> _WHAT IS NEEDED_: Below are records to give again exactly; omit each image they contain.

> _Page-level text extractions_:
◇ ◇ ◇

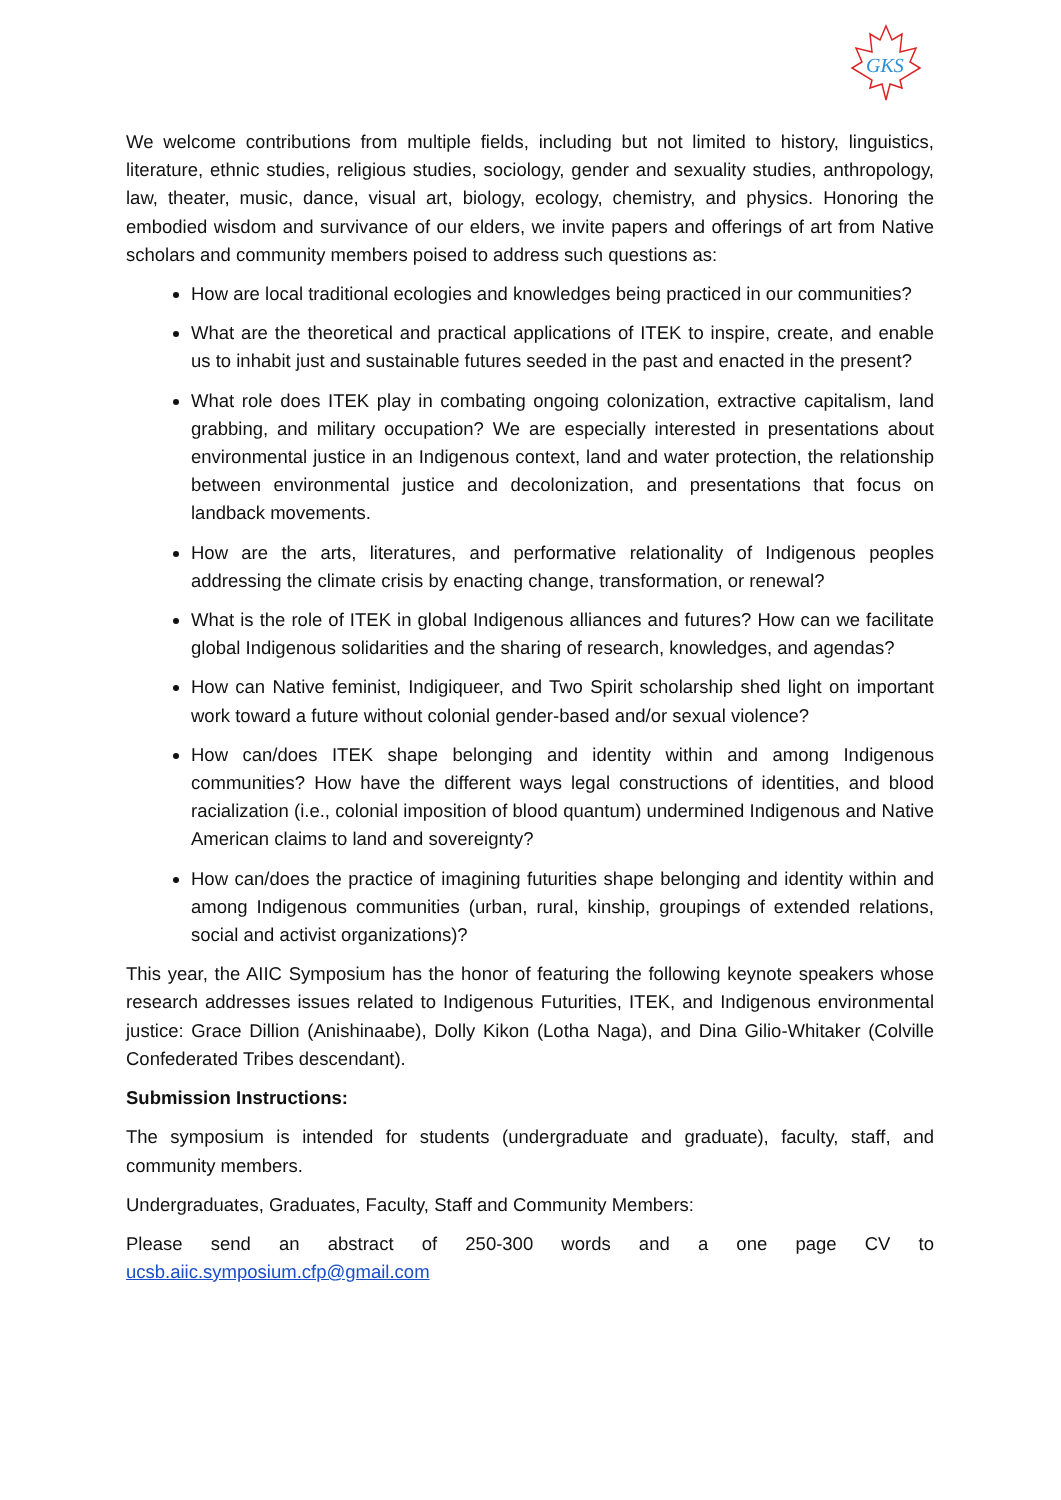GKS
We welcome contributions from multiple fields, including but not limited to history, linguistics, literature, ethnic studies, religious studies, sociology, gender and sexuality studies, anthropology, law, theater, music, dance, visual art, biology, ecology, chemistry, and physics. Honoring the embodied wisdom and survivance of our elders, we invite papers and offerings of art from Native scholars and community members poised to address such questions as:
How are local traditional ecologies and knowledges being practiced in our communities?
What are the theoretical and practical applications of ITEK to inspire, create, and enable us to inhabit just and sustainable futures seeded in the past and enacted in the present?
What role does ITEK play in combating ongoing colonization, extractive capitalism, land grabbing, and military occupation? We are especially interested in presentations about environmental justice in an Indigenous context, land and water protection, the relationship between environmental justice and decolonization, and presentations that focus on landback movements.
How are the arts, literatures, and performative relationality of Indigenous peoples addressing the climate crisis by enacting change, transformation, or renewal?
What is the role of ITEK in global Indigenous alliances and futures? How can we facilitate global Indigenous solidarities and the sharing of research, knowledges, and agendas?
How can Native feminist, Indigiqueer, and Two Spirit scholarship shed light on important work toward a future without colonial gender-based and/or sexual violence?
How can/does ITEK shape belonging and identity within and among Indigenous communities? How have the different ways legal constructions of identities, and blood racialization (i.e., colonial imposition of blood quantum) undermined Indigenous and Native American claims to land and sovereignty?
How can/does the practice of imagining futurities shape belonging and identity within and among Indigenous communities (urban, rural, kinship, groupings of extended relations, social and activist organizations)?
This year, the AIIC Symposium has the honor of featuring the following keynote speakers whose research addresses issues related to Indigenous Futurities, ITEK, and Indigenous environmental justice: Grace Dillion (Anishinaabe), Dolly Kikon (Lotha Naga), and Dina Gilio-Whitaker (Colville Confederated Tribes descendant).
Submission Instructions:
The symposium is intended for students (undergraduate and graduate), faculty, staff, and community members.
Undergraduates, Graduates, Faculty, Staff and Community Members:
Please send an abstract of 250-300 words and a one page CV to ucsb.aiic.symposium.cfp@gmail.com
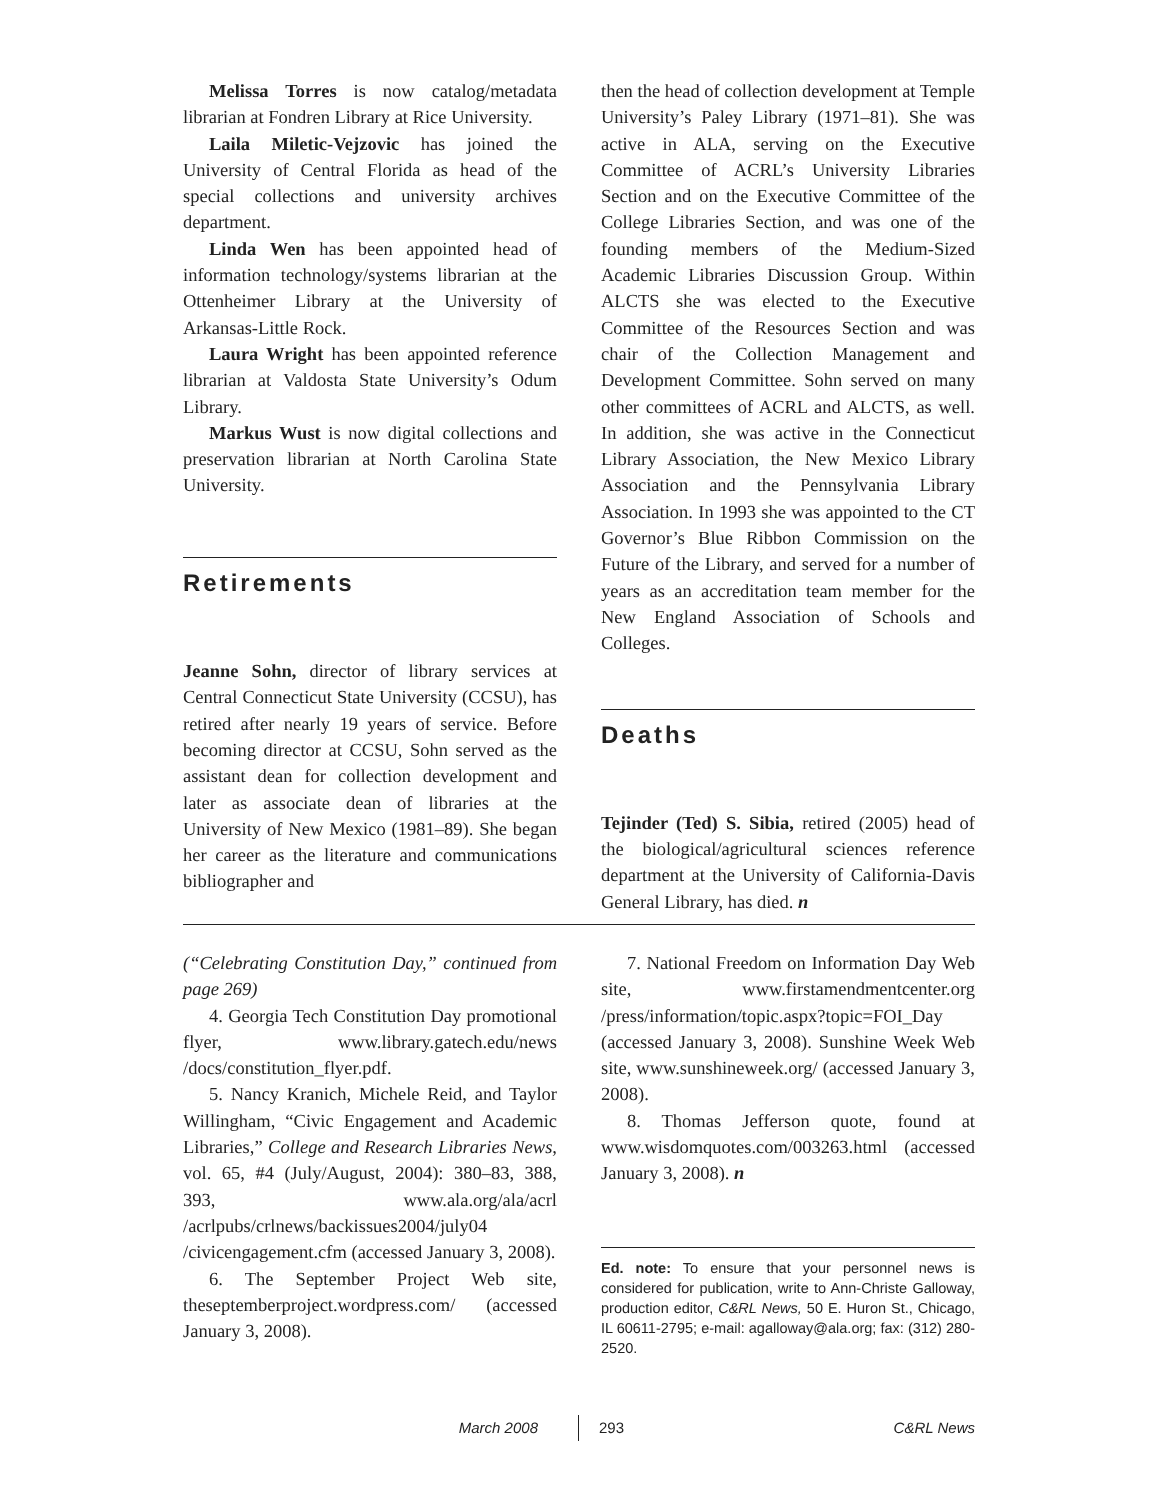Melissa Torres is now catalog/metadata librarian at Fondren Library at Rice University.
Laila Miletic-Vejzovic has joined the University of Central Florida as head of the special collections and university archives department.
Linda Wen has been appointed head of information technology/systems librarian at the Ottenheimer Library at the University of Arkansas-Little Rock.
Laura Wright has been appointed reference librarian at Valdosta State University’s Odum Library.
Markus Wust is now digital collections and preservation librarian at North Carolina State University.
Retirements
Jeanne Sohn, director of library services at Central Connecticut State University (CCSU), has retired after nearly 19 years of service. Before becoming director at CCSU, Sohn served as the assistant dean for collection development and later as associate dean of libraries at the University of New Mexico (1981–89). She began her career as the literature and communications bibliographer and
then the head of collection development at Temple University’s Paley Library (1971–81). She was active in ALA, serving on the Executive Committee of ACRL’s University Libraries Section and on the Executive Committee of the College Libraries Section, and was one of the founding members of the Medium-Sized Academic Libraries Discussion Group. Within ALCTS she was elected to the Executive Committee of the Resources Section and was chair of the Collection Management and Development Committee. Sohn served on many other committees of ACRL and ALCTS, as well. In addition, she was active in the Connecticut Library Association, the New Mexico Library Association and the Pennsylvania Library Association. In 1993 she was appointed to the CT Governor’s Blue Ribbon Commission on the Future of the Library, and served for a number of years as an accreditation team member for the New England Association of Schools and Colleges.
Deaths
Tejinder (Ted) S. Sibia, retired (2005) head of the biological/agricultural sciences reference department at the University of California-Davis General Library, has died. n
(“Celebrating Constitution Day,” continued from page 269)
4. Georgia Tech Constitution Day promotional flyer, www.library.gatech.edu/news /docs/constitution_flyer.pdf.
5. Nancy Kranich, Michele Reid, and Taylor Willingham, “Civic Engagement and Academic Libraries,” College and Research Libraries News, vol. 65, #4 (July/August, 2004): 380–83, 388, 393, www.ala.org/ala/acrl /acrlpubs/crlnews/backissues2004/july04 /civicengagement.cfm (accessed January 3, 2008).
6. The September Project Web site, theseptemberproject.wordpress.com/ (accessed January 3, 2008).
7. National Freedom on Information Day Web site, www.firstamendmentcenter.org /press/information/topic.aspx?topic=FOI_Day (accessed January 3, 2008). Sunshine Week Web site, www.sunshineweek.org/ (accessed January 3, 2008).
8. Thomas Jefferson quote, found at www.wisdomquotes.com/003263.html (accessed January 3, 2008). n
Ed. note: To ensure that your personnel news is considered for publication, write to Ann-Christe Galloway, production editor, C&RL News, 50 E. Huron St., Chicago, IL 60611-2795; e-mail: agalloway@ala.org; fax: (312) 280-2520.
March 2008 293 C&RL News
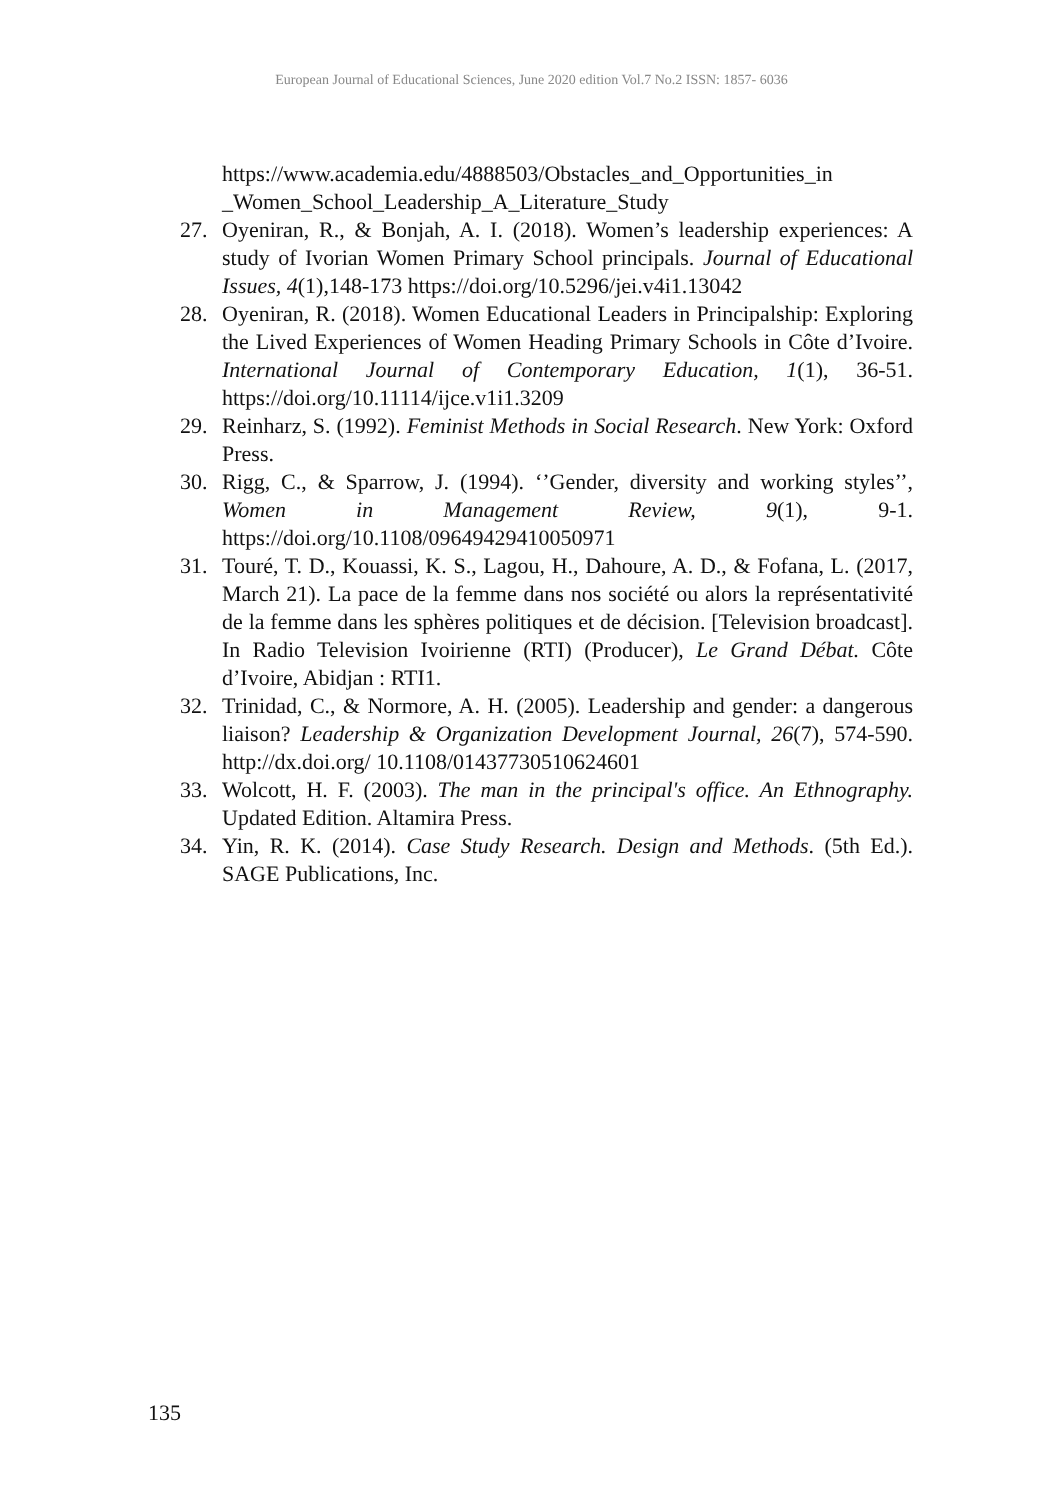European Journal of Educational Sciences, June 2020 edition Vol.7 No.2 ISSN: 1857- 6036
https://www.academia.edu/4888503/Obstacles_and_Opportunities_in _Women_School_Leadership_A_Literature_Study
27. Oyeniran, R., & Bonjah, A. I. (2018). Women’s leadership experiences: A study of Ivorian Women Primary School principals. Journal of Educational Issues, 4(1),148-173 https://doi.org/10.5296/jei.v4i1.13042
28. Oyeniran, R. (2018). Women Educational Leaders in Principalship: Exploring the Lived Experiences of Women Heading Primary Schools in Côte d’Ivoire. International Journal of Contemporary Education, 1(1), 36-51. https://doi.org/10.11114/ijce.v1i1.3209
29. Reinharz, S. (1992). Feminist Methods in Social Research. New York: Oxford Press.
30. Rigg, C., & Sparrow, J. (1994). ‘’Gender, diversity and working styles’’, Women in Management Review, 9(1), 9-1. https://doi.org/10.1108/09649429410050971
31. Touré, T. D., Kouassi, K. S., Lagou, H., Dahoure, A. D., & Fofana, L. (2017, March 21). La pace de la femme dans nos société ou alors la représentativité de la femme dans les sphères politiques et de décision. [Television broadcast]. In Radio Television Ivoirienne (RTI) (Producer), Le Grand Débat. Côte d’Ivoire, Abidjan : RTI1.
32. Trinidad, C., & Normore, A. H. (2005). Leadership and gender: a dangerous liaison? Leadership & Organization Development Journal, 26(7), 574-590. http://dx.doi.org/ 10.1108/01437730510624601
33. Wolcott, H. F. (2003). The man in the principal's office. An Ethnography. Updated Edition. Altamira Press.
34. Yin, R. K. (2014). Case Study Research. Design and Methods. (5th Ed.). SAGE Publications, Inc.
135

◇ ◇ ◇

> _OUTPUT FOR THIS TASK_:
GKS
We welcome contributions from multiple fields, including but not limited to history, linguistics, literature, ethnic studies, religious studies, sociology, gender and sexuality studies, anthropology, law, theater, music, dance, visual art, biology, ecology, chemistry, and physics. Honoring the embodied wisdom and survivance of our elders, we invite papers and offerings of art from Native scholars and community members poised to address such questions as:
How are local traditional ecologies and knowledges being practiced in our communities?
What are the theoretical and practical applications of ITEK to inspire, create, and enable us to inhabit just and sustainable futures seeded in the past and enacted in the present?
What role does ITEK play in combating ongoing colonization, extractive capitalism, land grabbing, and military occupation? We are especially interested in presentations about environmental justice in an Indigenous context, land and water protection, the relationship between environmental justice and decolonization, and presentations that focus on landback movements.
How are the arts, literatures, and performative relationality of Indigenous peoples addressing the climate crisis by enacting change, transformation, or renewal?
What is the role of ITEK in global Indigenous alliances and futures? How can we facilitate global Indigenous solidarities and the sharing of research, knowledges, and agendas?
How can Native feminist, Indigiqueer, and Two Spirit scholarship shed light on important work toward a future without colonial gender-based and/or sexual violence?
How can/does ITEK shape belonging and identity within and among Indigenous communities? How have the different ways legal constructions of identities, and blood racialization (i.e., colonial imposition of blood quantum) undermined Indigenous and Native American claims to land and sovereignty?
How can/does the practice of imagining futurities shape belonging and identity within and among Indigenous communities (urban, rural, kinship, groupings of extended relations, social and activist organizations)?
This year, the AIIC Symposium has the honor of featuring the following keynote speakers whose research addresses issues related to Indigenous Futurities, ITEK, and Indigenous environmental justice: Grace Dillion (Anishinaabe), Dolly Kikon (Lotha Naga), and Dina Gilio-Whitaker (Colville Confederated Tribes descendant).
Submission Instructions:
The symposium is intended for students (undergraduate and graduate), faculty, staff, and community members.
Undergraduates, Graduates, Faculty, Staff and Community Members:
Please send an abstract of 250-300 words and a one page CV to ucsb.aiic.symposium.cfp@gmail.com
Melissa Torres is now catalog/metadata librarian at Fondren Library at Rice University.
Laila Miletic-Vejzovic has joined the University of Central Florida as head of the special collections and university archives department.
Linda Wen has been appointed head of information technology/systems librarian at the Ottenheimer Library at the University of Arkansas-Little Rock.
Laura Wright has been appointed reference librarian at Valdosta State University’s Odum Library.
Markus Wust is now digital collections and preservation librarian at North Carolina State University.
Retirements
Jeanne Sohn, director of library services at Central Connecticut State University (CCSU), has retired after nearly 19 years of service. Before becoming director at CCSU, Sohn served as the assistant dean for collection development and later as associate dean of libraries at the University of New Mexico (1981–89). She began her career as the literature and communications bibliographer and
then the head of collection development at Temple University’s Paley Library (1971–81). She was active in ALA, serving on the Executive Committee of ACRL’s University Libraries Section and on the Executive Committee of the College Libraries Section, and was one of the founding members of the Medium-Sized Academic Libraries Discussion Group. Within ALCTS she was elected to the Executive Committee of the Resources Section and was chair of the Collection Management and Development Committee. Sohn served on many other committees of ACRL and ALCTS, as well. In addition, she was active in the Connecticut Library Association, the New Mexico Library Association and the Pennsylvania Library Association. In 1993 she was appointed to the CT Governor’s Blue Ribbon Commission on the Future of the Library, and served for a number of years as an accreditation team member for the New England Association of Schools and Colleges.
Deaths
Tejinder (Ted) S. Sibia, retired (2005) head of the biological/agricultural sciences reference department at the University of California-Davis General Library, has died. n
(“Celebrating Constitution Day,” continued from page 269)
4. Georgia Tech Constitution Day promotional flyer, www.library.gatech.edu/news /docs/constitution_flyer.pdf.
5. Nancy Kranich, Michele Reid, and Taylor Willingham, “Civic Engagement and Academic Libraries,” College and Research Libraries News, vol. 65, #4 (July/August, 2004): 380–83, 388, 393, www.ala.org/ala/acrl /acrlpubs/crlnews/backissues2004/july04 /civicengagement.cfm (accessed January 3, 2008).
6. The September Project Web site, theseptemberproject.wordpress.com/ (accessed January 3, 2008).
7. National Freedom on Information Day Web site, www.firstamendmentcenter.org /press/information/topic.aspx?topic=FOI_Day (accessed January 3, 2008). Sunshine Week Web site, www.sunshineweek.org/ (accessed January 3, 2008).
8. Thomas Jefferson quote, found at www.wisdomquotes.com/003263.html (accessed January 3, 2008). n
Ed. note: To ensure that your personnel news is considered for publication, write to Ann-Christe Galloway, production editor, C&RL News, 50 E. Huron St., Chicago, IL 60611-2795; e-mail: agalloway@ala.org; fax: (312) 280-2520.
March 2008 293 C&RL News
European Journal of Educational Sciences, June 2020 edition Vol.7 No.2 ISSN: 1857- 6036
https://www.academia.edu/4888503/Obstacles_and_Opportunities_in _Women_School_Leadership_A_Literature_Study
27. Oyeniran, R., & Bonjah, A. I. (2018). Women’s leadership experiences: A study of Ivorian Women Primary School principals. Journal of Educational Issues, 4(1),148-173 https://doi.org/10.5296/jei.v4i1.13042
28. Oyeniran, R. (2018). Women Educational Leaders in Principalship: Exploring the Lived Experiences of Women Heading Primary Schools in Côte d’Ivoire. International Journal of Contemporary Education, 1(1), 36-51. https://doi.org/10.11114/ijce.v1i1.3209
29. Reinharz, S. (1992). Feminist Methods in Social Research. New York: Oxford Press.
30. Rigg, C., & Sparrow, J. (1994). ‘’Gender, diversity and working styles’’, Women in Management Review, 9(1), 9-1. https://doi.org/10.1108/09649429410050971
31. Touré, T. D., Kouassi, K. S., Lagou, H., Dahoure, A. D., & Fofana, L. (2017, March 21). La pace de la femme dans nos société ou alors la représentativité de la femme dans les sphères politiques et de décision. [Television broadcast]. In Radio Television Ivoirienne (RTI) (Producer), Le Grand Débat. Côte d’Ivoire, Abidjan : RTI1.
32. Trinidad, C., & Normore, A. H. (2005). Leadership and gender: a dangerous liaison? Leadership & Organization Development Journal, 26(7), 574-590. http://dx.doi.org/ 10.1108/01437730510624601
33. Wolcott, H. F. (2003). The man in the principal's office. An Ethnography. Updated Edition. Altamira Press.
34. Yin, R. K. (2014). Case Study Research. Design and Methods. (5th Ed.). SAGE Publications, Inc.
135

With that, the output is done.